Misata as a MOSTLY AI Alternative
MOSTLY AI is a well-built enterprise platform for generating privacy-safe synthetic data from real datasets. You upload your data, the platform learns its statistical properties, and it generates synthetic rows that look similar. The tradeoff is that your data goes to their infrastructure, you need real data to start, and aggregate control is approximate. Misata solves a different problem: generation from specification. No real data is uploaded, sourced, or needed. You describe the dataset you want and a deterministic engine builds it with exact aggregate targets and verified foreign-key integrity. Use MOSTLY AI when you have real data and want a privacy-safe copy with enterprise compliance features. Use Misata when you need relational data from scratch with exact outcomes.
| Capability | Misata | MOSTLY AI |
|---|---|---|
| Needs real data to start | No, generates from specification | Yes, upload to their platform |
| Data stays on your machine | Yes, nothing leaves your CPU | No, cloud processing |
| Hits declared aggregates exactly | Yes, closed form | Approximate, learned |
| Open source | Yes, MIT | No, commercial |
| Deterministic and seeded | Yes, identical bytes per seed | Stochastic |
| Privacy metrics and reports | N/A (no real data involved) | Yes, its core strength |
| Enterprise compliance features | No, it is a library | Yes, SSO, RBAC, audit |
| MCP server for AI agents | Yes, built in | No |
Two different starting points
MOSTLY AI starts with your real data. You upload a dataset, the platform learns its statistical properties, and it generates new rows that preserve those properties. This is the imitation paradigm, and it works well when you have real data and want a privacy-safe copy. Misata starts with a description. You say what the dataset should look like (tables, relationships, distributions, aggregate targets) and the engine constructs it. No real data is involved at any point in the process. The choice depends on what you have: if you have real data, imitation tools like MOSTLY AI can preserve its learned correlations. If you don't have real data, or can't move it, specification tools like Misata generate from scratch.

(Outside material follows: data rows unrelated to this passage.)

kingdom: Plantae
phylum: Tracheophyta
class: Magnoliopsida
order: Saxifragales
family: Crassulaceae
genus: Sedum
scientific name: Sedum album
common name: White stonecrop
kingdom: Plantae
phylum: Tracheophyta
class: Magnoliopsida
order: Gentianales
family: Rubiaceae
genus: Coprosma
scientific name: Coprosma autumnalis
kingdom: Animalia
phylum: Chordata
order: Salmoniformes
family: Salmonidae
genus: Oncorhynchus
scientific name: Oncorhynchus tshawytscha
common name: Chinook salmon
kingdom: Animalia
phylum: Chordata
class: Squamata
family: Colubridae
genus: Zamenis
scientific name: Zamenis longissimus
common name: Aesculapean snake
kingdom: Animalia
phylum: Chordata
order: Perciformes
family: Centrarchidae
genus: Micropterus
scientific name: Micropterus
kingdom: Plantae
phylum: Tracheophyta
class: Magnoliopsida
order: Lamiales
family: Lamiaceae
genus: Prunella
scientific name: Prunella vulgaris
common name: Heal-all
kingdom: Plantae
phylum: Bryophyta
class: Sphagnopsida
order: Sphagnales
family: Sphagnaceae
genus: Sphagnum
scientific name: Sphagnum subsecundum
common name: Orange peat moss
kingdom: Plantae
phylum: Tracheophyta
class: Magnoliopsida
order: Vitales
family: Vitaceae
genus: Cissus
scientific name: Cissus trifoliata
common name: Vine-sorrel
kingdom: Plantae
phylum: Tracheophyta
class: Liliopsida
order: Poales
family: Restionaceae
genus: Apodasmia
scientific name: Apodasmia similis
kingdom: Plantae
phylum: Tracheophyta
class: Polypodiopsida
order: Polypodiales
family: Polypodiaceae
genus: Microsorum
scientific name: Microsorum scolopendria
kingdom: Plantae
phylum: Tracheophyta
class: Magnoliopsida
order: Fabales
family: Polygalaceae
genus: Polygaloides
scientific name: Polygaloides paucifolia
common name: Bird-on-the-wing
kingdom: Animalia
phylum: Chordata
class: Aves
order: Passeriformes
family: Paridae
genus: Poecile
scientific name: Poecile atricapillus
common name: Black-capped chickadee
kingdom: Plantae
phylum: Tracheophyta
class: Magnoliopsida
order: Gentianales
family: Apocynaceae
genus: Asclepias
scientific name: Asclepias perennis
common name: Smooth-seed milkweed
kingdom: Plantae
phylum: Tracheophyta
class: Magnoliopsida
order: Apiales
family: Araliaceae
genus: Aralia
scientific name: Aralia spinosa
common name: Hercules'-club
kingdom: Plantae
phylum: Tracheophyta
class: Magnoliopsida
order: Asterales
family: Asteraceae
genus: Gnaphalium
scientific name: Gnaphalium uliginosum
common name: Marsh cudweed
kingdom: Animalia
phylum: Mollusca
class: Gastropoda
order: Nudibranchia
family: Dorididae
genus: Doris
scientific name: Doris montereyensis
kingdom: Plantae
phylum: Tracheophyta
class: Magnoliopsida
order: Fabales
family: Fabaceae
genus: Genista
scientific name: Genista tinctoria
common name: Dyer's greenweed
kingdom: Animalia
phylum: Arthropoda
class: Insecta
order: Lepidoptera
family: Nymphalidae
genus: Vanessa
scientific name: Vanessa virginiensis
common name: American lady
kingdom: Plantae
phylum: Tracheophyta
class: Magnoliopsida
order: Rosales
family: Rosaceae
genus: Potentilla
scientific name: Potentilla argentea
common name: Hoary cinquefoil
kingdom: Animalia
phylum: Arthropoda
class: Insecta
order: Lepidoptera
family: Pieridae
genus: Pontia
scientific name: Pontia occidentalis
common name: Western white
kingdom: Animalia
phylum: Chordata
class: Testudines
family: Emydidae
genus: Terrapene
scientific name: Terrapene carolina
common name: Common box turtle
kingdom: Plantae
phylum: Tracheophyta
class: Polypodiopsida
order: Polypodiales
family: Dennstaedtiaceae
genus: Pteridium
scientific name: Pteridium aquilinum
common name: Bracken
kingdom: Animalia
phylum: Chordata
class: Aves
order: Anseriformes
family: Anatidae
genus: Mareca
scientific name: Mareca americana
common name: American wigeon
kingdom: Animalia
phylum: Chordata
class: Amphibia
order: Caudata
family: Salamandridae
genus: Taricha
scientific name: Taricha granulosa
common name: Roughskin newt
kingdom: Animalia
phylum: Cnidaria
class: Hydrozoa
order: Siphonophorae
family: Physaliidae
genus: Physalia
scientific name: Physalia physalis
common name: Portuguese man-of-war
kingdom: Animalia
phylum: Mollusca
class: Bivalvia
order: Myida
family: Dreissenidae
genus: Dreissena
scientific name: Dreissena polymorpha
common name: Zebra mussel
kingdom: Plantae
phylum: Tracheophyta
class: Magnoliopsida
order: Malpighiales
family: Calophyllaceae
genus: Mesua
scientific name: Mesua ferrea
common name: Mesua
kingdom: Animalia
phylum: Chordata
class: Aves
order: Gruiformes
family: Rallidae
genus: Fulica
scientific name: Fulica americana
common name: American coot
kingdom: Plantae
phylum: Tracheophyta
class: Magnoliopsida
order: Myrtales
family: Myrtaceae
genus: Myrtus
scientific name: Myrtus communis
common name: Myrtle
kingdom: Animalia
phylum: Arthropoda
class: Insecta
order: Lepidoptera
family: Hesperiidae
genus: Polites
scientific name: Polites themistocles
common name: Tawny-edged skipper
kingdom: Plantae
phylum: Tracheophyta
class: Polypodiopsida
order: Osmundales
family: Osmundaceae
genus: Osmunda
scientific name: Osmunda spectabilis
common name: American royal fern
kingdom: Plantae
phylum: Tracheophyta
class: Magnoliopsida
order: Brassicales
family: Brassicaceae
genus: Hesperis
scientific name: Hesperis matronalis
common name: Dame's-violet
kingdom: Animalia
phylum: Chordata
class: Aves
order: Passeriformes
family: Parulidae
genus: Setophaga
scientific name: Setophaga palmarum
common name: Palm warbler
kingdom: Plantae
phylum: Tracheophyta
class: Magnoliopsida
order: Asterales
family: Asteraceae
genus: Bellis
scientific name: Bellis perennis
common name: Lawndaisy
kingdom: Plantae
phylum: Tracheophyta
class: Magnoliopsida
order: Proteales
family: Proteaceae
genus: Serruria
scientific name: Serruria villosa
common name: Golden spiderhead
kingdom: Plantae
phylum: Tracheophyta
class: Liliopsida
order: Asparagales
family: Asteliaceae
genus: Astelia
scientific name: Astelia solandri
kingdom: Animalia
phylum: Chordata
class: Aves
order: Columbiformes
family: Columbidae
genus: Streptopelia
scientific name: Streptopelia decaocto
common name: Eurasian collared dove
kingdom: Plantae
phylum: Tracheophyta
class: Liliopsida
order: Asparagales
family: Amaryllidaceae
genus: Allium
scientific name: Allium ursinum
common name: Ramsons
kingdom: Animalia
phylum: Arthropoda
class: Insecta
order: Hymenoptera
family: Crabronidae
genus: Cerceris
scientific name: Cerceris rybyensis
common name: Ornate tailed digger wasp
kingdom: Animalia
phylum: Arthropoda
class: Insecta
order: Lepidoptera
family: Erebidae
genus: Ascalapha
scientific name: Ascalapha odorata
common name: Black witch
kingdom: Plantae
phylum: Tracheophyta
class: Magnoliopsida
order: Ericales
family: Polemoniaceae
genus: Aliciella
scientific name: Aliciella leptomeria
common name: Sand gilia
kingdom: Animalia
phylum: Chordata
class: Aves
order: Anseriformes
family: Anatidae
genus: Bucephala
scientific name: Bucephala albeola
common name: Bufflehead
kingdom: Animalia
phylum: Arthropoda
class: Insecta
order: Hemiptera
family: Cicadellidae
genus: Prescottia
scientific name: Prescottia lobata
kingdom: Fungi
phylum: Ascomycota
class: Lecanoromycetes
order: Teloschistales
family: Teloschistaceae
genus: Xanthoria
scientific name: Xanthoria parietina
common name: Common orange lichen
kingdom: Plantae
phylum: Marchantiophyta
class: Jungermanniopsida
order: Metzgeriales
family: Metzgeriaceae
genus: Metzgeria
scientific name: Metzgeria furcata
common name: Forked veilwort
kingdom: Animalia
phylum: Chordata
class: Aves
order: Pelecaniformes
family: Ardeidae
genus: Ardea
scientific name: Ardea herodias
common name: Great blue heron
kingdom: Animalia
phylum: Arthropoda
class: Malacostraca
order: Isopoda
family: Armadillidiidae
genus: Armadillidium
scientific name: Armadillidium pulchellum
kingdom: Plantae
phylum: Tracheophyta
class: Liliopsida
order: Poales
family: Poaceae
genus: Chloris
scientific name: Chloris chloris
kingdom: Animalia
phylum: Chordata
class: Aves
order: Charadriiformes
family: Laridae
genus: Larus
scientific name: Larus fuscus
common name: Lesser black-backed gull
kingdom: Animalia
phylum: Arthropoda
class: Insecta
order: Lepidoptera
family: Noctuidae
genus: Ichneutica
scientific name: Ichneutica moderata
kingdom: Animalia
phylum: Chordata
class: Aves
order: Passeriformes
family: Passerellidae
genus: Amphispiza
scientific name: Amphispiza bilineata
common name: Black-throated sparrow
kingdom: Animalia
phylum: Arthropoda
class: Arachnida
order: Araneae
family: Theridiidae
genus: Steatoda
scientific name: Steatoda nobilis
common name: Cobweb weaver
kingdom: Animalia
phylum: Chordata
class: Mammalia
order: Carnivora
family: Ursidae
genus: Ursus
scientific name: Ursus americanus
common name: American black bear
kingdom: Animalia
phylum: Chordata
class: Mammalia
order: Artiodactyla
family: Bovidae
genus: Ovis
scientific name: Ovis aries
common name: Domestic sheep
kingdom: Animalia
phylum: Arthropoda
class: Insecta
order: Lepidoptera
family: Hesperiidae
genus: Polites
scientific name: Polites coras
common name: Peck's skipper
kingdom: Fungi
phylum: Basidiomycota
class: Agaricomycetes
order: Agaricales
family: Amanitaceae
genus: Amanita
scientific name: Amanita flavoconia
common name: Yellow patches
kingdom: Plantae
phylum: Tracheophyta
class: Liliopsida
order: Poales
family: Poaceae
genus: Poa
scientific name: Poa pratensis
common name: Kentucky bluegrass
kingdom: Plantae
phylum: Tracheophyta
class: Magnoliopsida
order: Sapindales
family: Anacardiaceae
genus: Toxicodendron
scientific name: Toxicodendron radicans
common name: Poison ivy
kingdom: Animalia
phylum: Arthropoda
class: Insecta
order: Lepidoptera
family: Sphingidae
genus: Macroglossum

Exact aggregates, not approximate ones
When you tell Misata that monthly revenue should grow from $80k to $200k, the generated rows sum to those targets exactly. This is by construction, not by luck. A learned model like MOSTLY AI will produce revenue that looks roughly like whatever the training data's revenue was, but you can't steer it to a specific target. For testing pipelines against known-answer data, the specification approach is the only one that works.
Where MOSTLY AI fits better
If your organization requires a managed cloud platform with quantifiable privacy guarantees, enterprise compliance artifacts, and a vendor to call, MOSTLY AI is built for that. Misata is an engine and a library, not a managed platform. The two can coexist: use Misata for deterministic test fixtures in CI, and MOSTLY AI for privacy-reviewed copies of production data in pre-release environments.
Frequently asked
Does Misata need to upload my data like MOSTLY AI does?
No. Misata generates from a specification and never touches real data. Nothing is uploaded, no account is required, and the engine runs entirely on your machine.
Is Misata free?
Yes. The Python engine is MIT licensed and free. Misata Studio (the web app) is also free. MOSTLY AI is a commercial platform with a free tier limited by row count.
Which is better for privacy?
Misata, by construction. It never processes real data, so there is no data to leak and no membership to infer. MOSTLY AI applies privacy techniques to real data, which improves privacy but does not eliminate the risk of a trained model memorizing rare records.